§ **AIM OF THE TASK**: Once the line holding "iletimi sağlar." is found in the entries below, transcribe exactly every line up to and including the one holding "roit d’accès et", but leave out the pictures.

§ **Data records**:
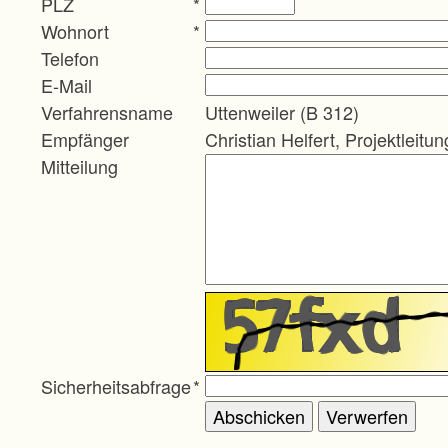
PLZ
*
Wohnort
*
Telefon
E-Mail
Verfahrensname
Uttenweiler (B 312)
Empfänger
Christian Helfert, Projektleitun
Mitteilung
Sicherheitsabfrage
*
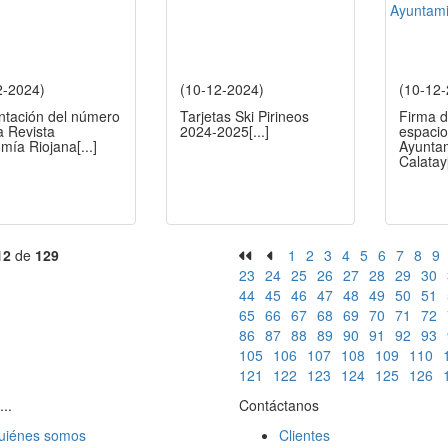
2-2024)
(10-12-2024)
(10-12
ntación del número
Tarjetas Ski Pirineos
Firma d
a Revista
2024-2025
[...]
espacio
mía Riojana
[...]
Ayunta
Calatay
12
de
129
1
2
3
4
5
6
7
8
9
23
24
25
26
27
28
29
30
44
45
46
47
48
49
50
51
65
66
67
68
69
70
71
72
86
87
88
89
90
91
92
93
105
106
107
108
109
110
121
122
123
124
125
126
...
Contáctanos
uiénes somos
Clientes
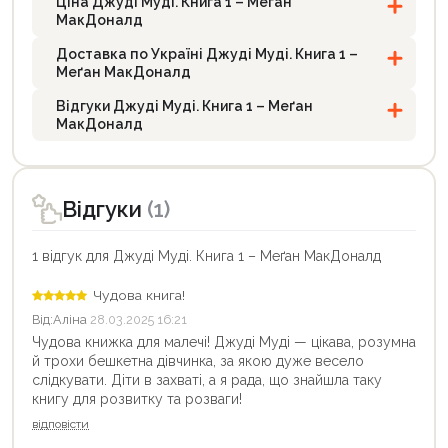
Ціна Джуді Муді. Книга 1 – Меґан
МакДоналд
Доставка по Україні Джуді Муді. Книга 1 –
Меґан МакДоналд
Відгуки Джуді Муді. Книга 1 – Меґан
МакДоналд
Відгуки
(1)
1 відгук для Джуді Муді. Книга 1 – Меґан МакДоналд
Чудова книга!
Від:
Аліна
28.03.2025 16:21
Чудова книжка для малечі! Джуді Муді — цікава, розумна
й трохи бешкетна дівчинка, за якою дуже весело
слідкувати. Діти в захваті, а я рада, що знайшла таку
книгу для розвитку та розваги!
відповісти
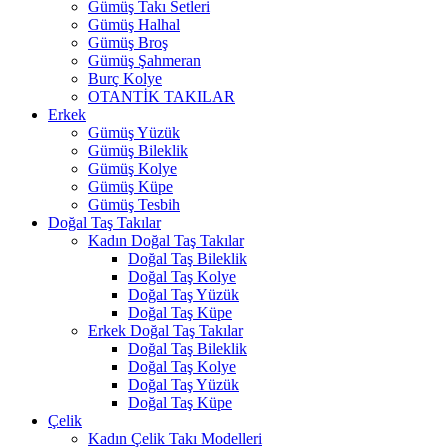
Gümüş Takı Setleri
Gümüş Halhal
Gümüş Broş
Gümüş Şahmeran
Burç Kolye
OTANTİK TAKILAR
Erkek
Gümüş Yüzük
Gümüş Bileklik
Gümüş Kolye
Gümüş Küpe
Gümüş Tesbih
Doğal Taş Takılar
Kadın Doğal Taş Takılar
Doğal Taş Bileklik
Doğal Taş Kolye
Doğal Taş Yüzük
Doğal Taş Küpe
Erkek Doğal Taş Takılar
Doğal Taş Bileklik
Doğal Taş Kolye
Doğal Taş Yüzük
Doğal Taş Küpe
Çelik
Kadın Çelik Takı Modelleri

* * *

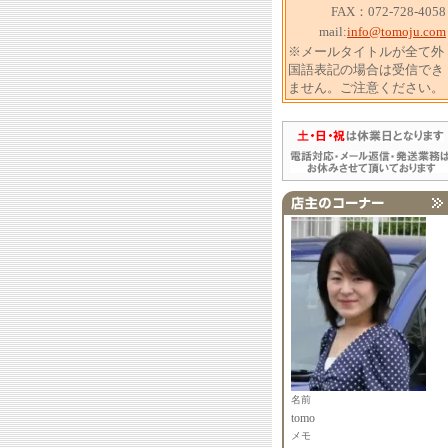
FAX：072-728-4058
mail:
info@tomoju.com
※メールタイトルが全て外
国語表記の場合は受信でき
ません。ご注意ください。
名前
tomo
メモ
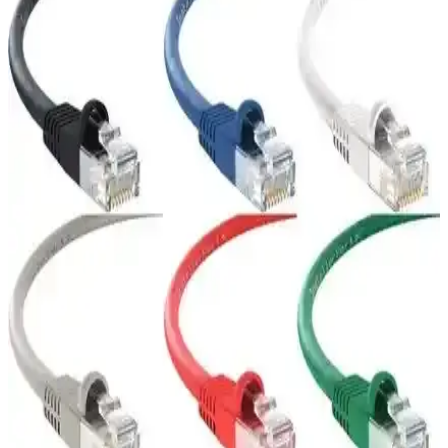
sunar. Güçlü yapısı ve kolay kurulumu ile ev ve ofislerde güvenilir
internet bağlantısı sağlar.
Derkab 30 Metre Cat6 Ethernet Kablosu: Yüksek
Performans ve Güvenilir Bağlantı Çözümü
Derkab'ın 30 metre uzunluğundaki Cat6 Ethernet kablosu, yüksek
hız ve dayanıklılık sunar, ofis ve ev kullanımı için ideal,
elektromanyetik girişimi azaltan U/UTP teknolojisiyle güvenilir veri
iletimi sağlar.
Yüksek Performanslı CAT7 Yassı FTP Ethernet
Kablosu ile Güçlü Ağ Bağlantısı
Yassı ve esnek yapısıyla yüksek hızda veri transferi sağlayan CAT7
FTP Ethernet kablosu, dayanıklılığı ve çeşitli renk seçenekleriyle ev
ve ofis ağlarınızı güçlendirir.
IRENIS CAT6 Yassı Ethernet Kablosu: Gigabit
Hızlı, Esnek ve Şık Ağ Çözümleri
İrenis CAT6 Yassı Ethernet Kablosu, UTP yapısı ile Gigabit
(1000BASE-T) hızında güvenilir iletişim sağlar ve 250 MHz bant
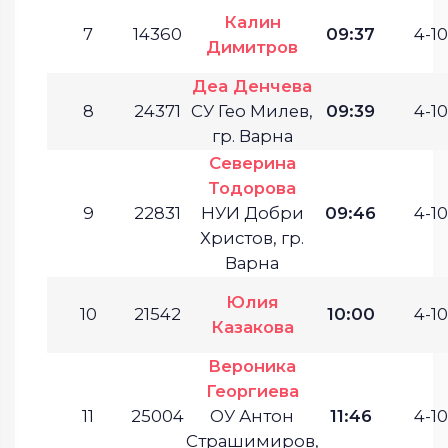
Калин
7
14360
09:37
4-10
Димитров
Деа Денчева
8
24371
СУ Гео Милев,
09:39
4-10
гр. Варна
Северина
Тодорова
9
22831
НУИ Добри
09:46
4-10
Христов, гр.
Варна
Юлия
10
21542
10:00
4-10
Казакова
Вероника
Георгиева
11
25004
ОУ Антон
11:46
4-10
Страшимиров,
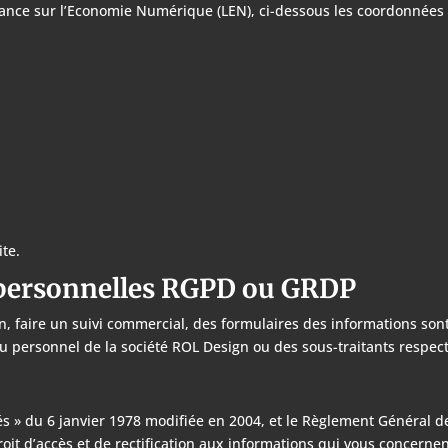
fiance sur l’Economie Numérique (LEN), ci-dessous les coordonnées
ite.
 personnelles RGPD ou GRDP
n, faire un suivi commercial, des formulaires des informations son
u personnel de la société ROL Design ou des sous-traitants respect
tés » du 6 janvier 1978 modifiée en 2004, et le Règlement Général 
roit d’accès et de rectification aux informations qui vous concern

§ **SOLUTION TO THIS PROBLEM**:
iletimi sağlar.
Yüksek Performanslı CAT7 Yassı FTP Ethernet
Kablosu ile Güçlü Ağ Bağlantısı
Yassı ve esnek yapısıyla yüksek hızda veri transferi sağlayan CAT7
FTP Ethernet kablosu, dayanıklılığı ve çeşitli renk seçenekleriyle ev
ve ofis ağlarınızı güçlendirir.
IRENIS CAT6 Yassı Ethernet Kablosu: Gigabit
Hızlı, Esnek ve Şık Ağ Çözümleri
İrenis CAT6 Yassı Ethernet Kablosu, UTP yapısı ile Gigabit
(1000BASE-T) hızında güvenilir iletişim sağlar ve 250 MHz bant
Калин
7
14360
09:37
4-10
Димитров
Деа Денчева
8
24371
СУ Гео Милев,
09:39
4-10
гр. Варна
Северина
Тодорова
9
22831
НУИ Добри
09:46
4-10
Христов, гр.
Варна
Юлия
10
21542
10:00
4-10
Казакова
Вероника
Георгиева
11
25004
ОУ Антон
11:46
4-10
Страшимиров,
fiance sur l’Economie Numérique (LEN), ci-dessous les coordonnées
ite.
 personnelles RGPD ou GRDP
n, faire un suivi commercial, des formulaires des informations son
u personnel de la société ROL Design ou des sous-traitants respect
tés » du 6 janvier 1978 modifiée en 2004, et le Règlement Général 
roit d’accès et de rectification aux informations qui vous concern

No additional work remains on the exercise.